È emozione allo stato puro Lion. Anche la fotografia e la sceneggiatura, certo, meritano il dovuto rispetto. Ma è soprattutto l’emozione il leitmotiv di questa pellicola di Garth Davis, giovane regista al suo primo lungometraggio. Non per nulla è stato candidato a 6 Oscar e ha vinto diversi premi (soprattutto dal pubblico, quindi anche più apprezzati) in giro per il mondo. Ora lo si può vedere nelle nostre sale.
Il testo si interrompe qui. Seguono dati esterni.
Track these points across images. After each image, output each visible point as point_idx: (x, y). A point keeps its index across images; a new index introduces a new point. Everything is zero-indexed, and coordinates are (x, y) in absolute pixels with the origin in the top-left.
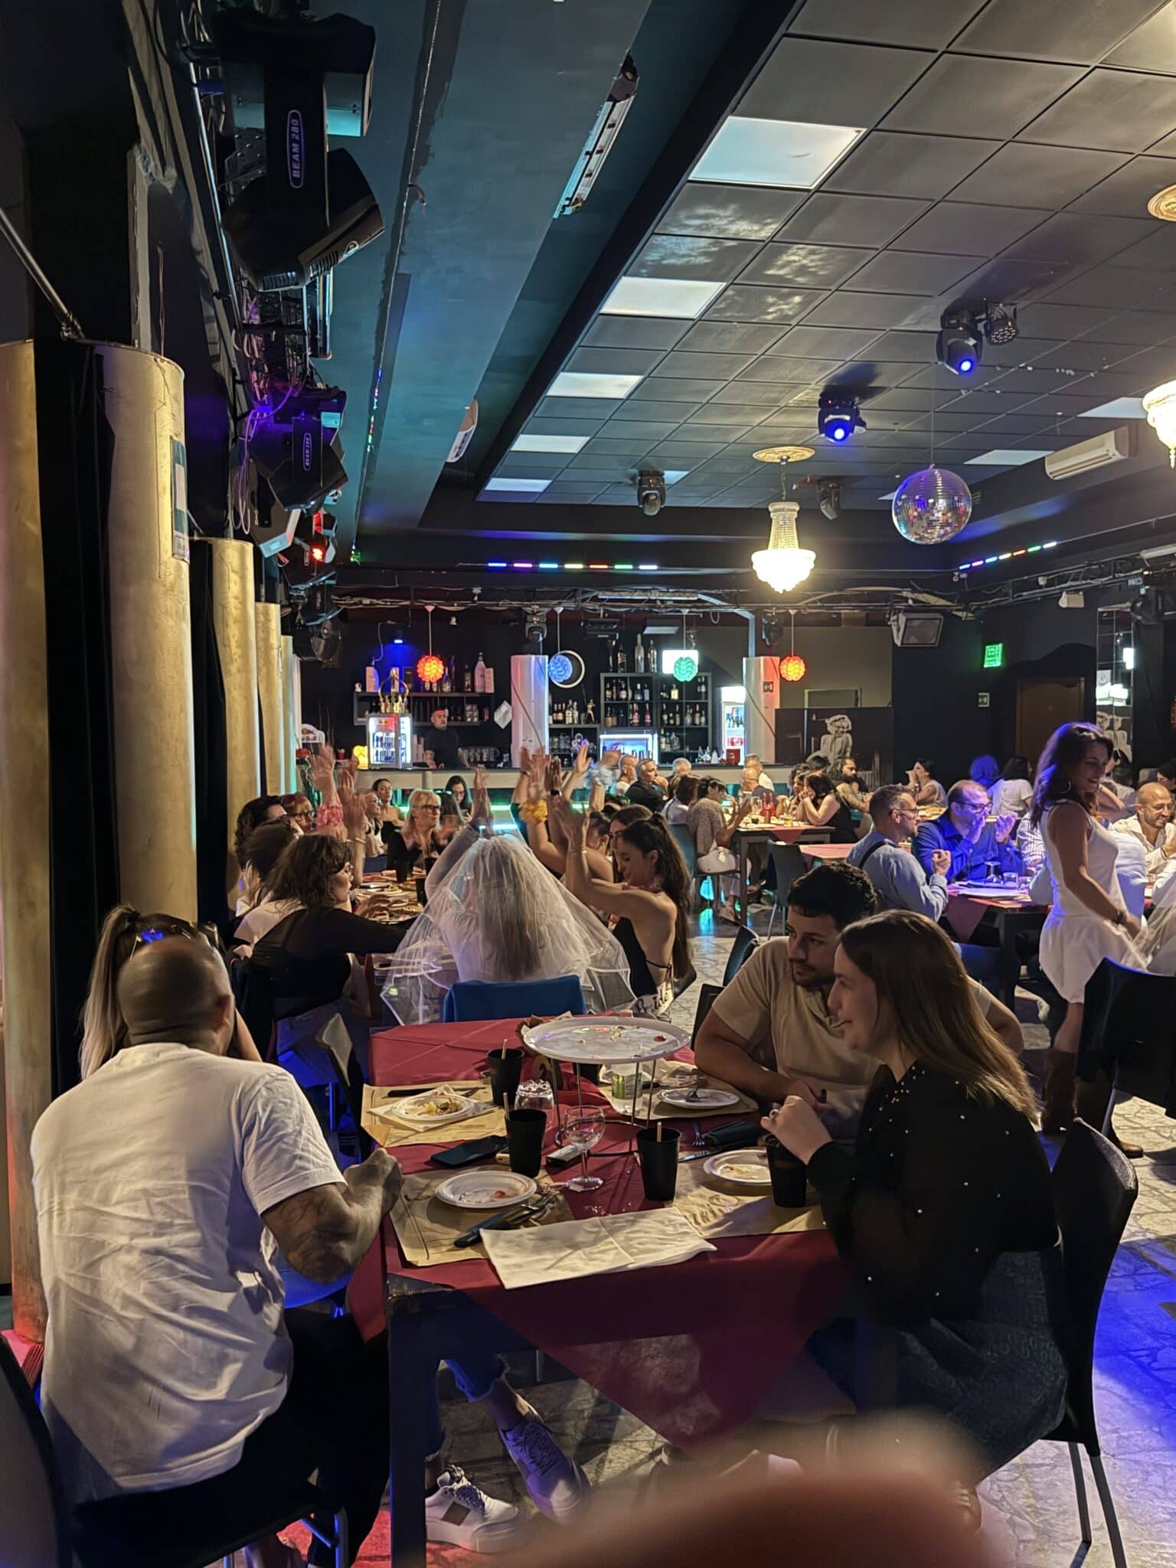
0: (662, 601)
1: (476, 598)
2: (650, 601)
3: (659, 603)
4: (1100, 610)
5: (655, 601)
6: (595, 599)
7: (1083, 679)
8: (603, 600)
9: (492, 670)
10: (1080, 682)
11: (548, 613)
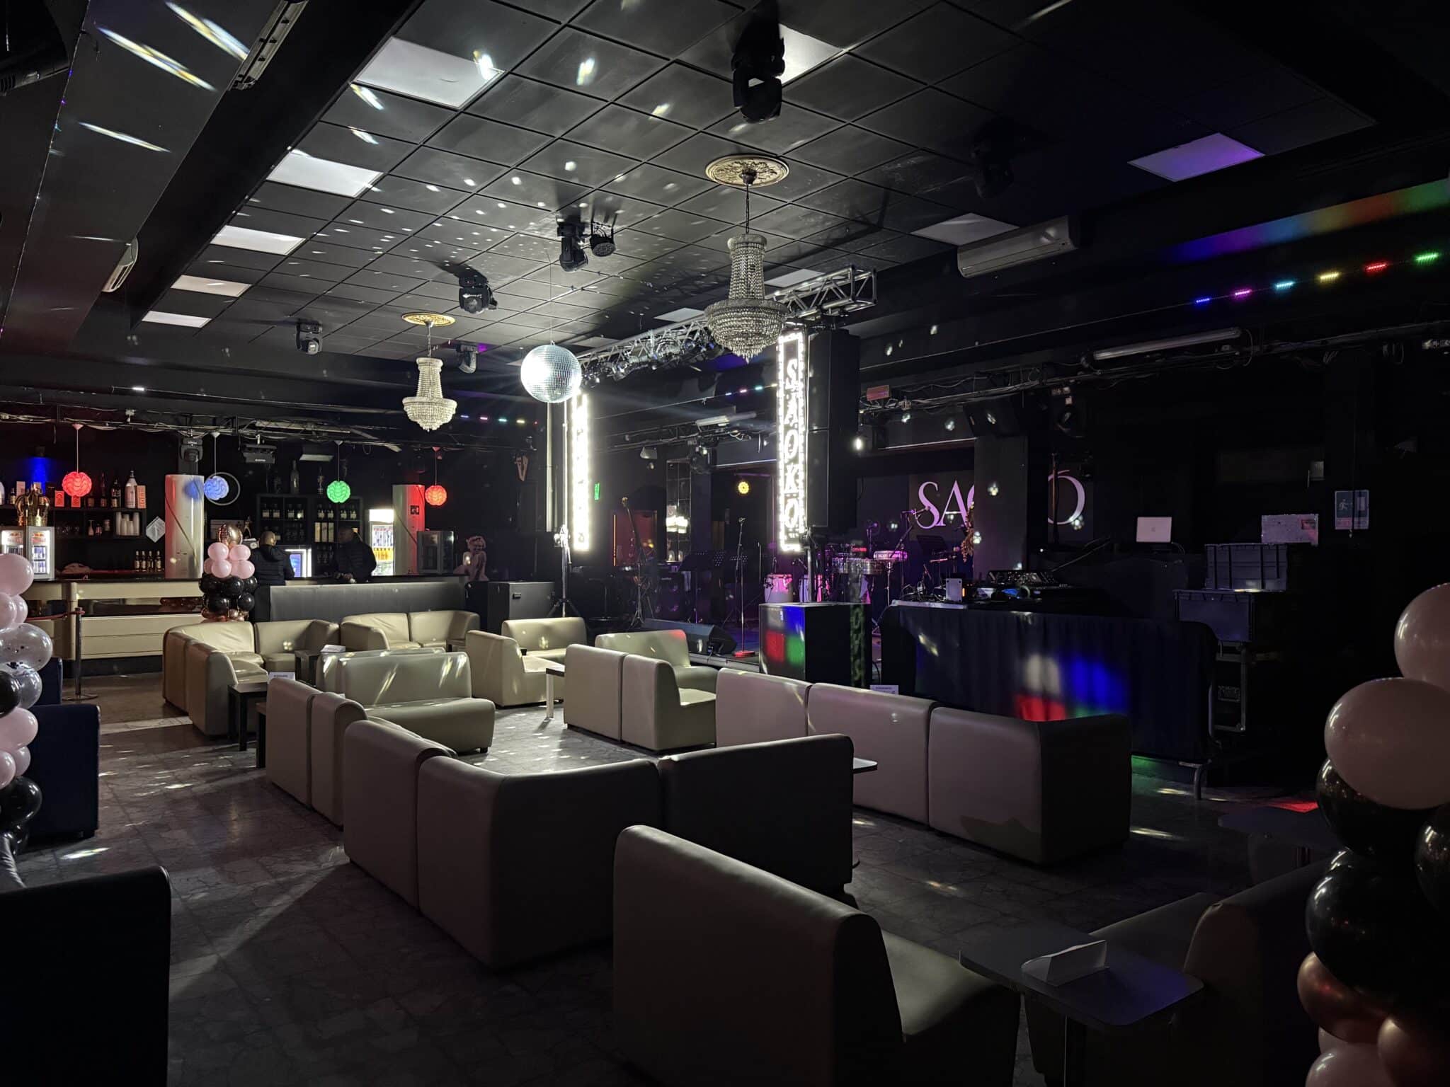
0: (317, 432)
1: (129, 420)
2: (305, 431)
3: (314, 433)
4: (668, 462)
5: (310, 432)
6: (253, 427)
7: (656, 512)
8: (261, 428)
9: (144, 487)
10: (654, 514)
11: (204, 439)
Lion racconta la storia, tratta da una vicenda realmente accaduta, di Saroo. Il bambino di 4 anni vive in un paesino sperduto dell’India centrale. Per errore sale su un treno che lo porta a Calcutta, duemila km distante dal suo villaggio natale. Sperduto in quella metropoli, senza conoscere la lingua locale e cioè il Bengali, Saroo sopravvive per strada, viene ospitato da gente di malaffare ma riesce comunque a fuggire, per essere notato da un impiegato che parla la sua lingua, l’Hindi e che lo porta ad un commissariato. Viene poi mandato in un orfanotrofio, insieme a una marea di bambini come lui. Per fortuna un assistente sociale trova una famiglia adottiva australiana che se ne prenderà cura.
Il film non finisce qui, ma per non rovinare il finale non aggiungiamo nulla. Un piccolo indizio lo diamo comunque: occorrono molti fazzoletti per asciugare le lacrime.
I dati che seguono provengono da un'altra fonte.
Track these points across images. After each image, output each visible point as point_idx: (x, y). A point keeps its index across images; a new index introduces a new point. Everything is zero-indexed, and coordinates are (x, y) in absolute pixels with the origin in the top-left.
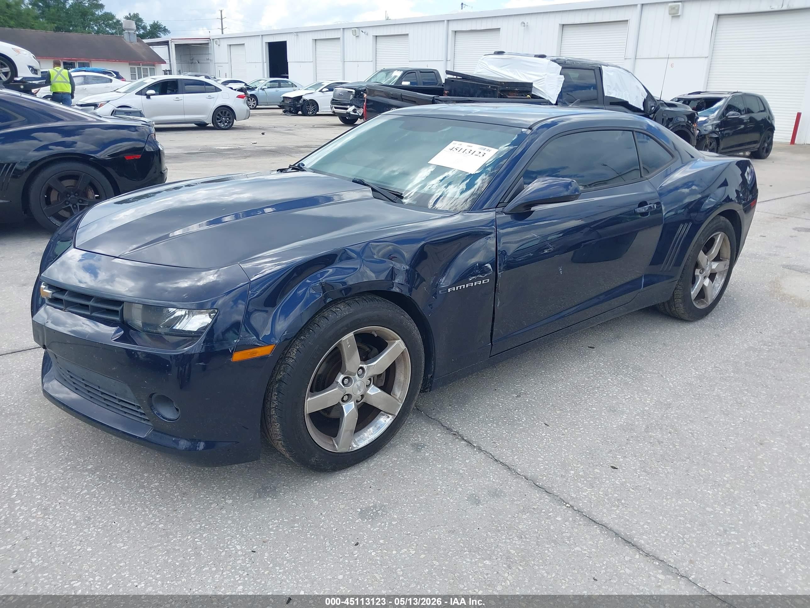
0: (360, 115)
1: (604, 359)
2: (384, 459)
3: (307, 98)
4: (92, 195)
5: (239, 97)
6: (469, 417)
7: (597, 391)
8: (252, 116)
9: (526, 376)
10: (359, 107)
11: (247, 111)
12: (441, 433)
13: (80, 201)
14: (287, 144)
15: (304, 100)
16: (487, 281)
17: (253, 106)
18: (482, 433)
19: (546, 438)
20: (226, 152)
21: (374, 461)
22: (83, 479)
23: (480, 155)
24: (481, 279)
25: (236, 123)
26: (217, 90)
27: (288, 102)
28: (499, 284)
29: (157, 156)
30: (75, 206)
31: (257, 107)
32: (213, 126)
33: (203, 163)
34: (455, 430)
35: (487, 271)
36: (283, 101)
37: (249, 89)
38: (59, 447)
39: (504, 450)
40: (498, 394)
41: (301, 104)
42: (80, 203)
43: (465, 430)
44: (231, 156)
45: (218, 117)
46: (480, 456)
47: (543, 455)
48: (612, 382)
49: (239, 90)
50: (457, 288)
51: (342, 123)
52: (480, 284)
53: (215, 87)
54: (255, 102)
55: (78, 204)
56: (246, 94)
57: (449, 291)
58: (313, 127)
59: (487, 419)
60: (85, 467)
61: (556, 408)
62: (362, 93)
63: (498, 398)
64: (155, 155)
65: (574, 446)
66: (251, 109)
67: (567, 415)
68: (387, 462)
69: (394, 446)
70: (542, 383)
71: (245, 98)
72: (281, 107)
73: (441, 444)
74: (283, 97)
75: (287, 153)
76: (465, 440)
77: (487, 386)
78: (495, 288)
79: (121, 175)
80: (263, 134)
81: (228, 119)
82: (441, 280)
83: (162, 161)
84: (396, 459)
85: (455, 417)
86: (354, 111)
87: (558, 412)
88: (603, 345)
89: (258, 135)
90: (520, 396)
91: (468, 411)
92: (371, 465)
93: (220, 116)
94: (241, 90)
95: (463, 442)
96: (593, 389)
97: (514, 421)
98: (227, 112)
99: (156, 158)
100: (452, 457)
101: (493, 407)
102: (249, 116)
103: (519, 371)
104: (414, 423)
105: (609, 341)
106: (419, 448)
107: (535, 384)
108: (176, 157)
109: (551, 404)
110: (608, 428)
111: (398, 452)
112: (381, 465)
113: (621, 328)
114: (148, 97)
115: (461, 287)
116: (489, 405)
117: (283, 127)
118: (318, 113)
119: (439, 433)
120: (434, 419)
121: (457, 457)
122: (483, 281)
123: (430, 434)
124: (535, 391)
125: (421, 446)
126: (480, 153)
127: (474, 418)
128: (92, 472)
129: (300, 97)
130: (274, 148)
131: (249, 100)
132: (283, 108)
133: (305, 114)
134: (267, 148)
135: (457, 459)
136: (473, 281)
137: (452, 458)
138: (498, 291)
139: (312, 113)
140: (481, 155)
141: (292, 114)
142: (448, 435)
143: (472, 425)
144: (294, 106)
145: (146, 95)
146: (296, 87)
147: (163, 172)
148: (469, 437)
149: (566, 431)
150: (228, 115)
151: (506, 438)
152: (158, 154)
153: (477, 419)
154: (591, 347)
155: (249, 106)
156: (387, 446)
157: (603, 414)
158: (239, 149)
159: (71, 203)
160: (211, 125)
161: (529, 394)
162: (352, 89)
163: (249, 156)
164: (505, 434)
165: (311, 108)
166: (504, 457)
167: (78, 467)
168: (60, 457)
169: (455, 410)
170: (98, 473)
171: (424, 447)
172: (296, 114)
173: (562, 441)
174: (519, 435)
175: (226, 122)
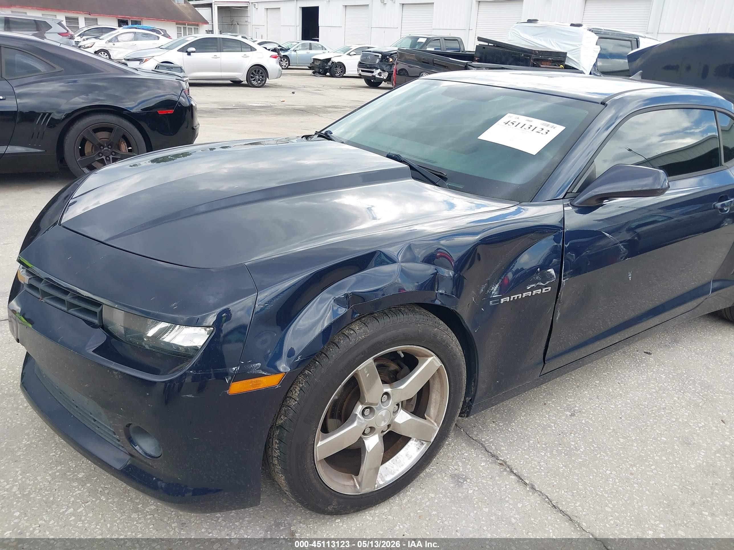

Gli attori sono noti a cominciare dalla star indiana Dev Patel che interpreta il protagonista da grande e che ricordiamo in The Millionaire di Danny Boyle. Ma segnaliamo la presenza di Nicole Kidman che ha il ruolo della mamma, una parte da antidiva che le sta bene. Intensa pure Rooney Mara (la Lisbeth americana di Uomini che odiano le donne). Ma è soprattutto la naturalezza di un ragazzino, Sunny Pawar (l’interprete di Saroo nella prima parte del film), a mantenere alto il livello qualitativo di Lion. Un’interpretazione che ci ha ricordato i bambini del Neorealismo italiano, quelli di Rossellini e De Sica. Quelli segnati dalla guerra. Una tragedia non molto diversa da quella che vivono i bambini dimenticati, nelle strade di Calcutta.
Appezzamenti li facciamo anche alla colonna sonora, che è stata candidata ai Golden Globe quest’anno. Motivi dolci e drammatici accompagnano la vita di Saroo. E con lui, noi, che per due ore diventiamo spettatori e testimoni delle sue (dis)avventure.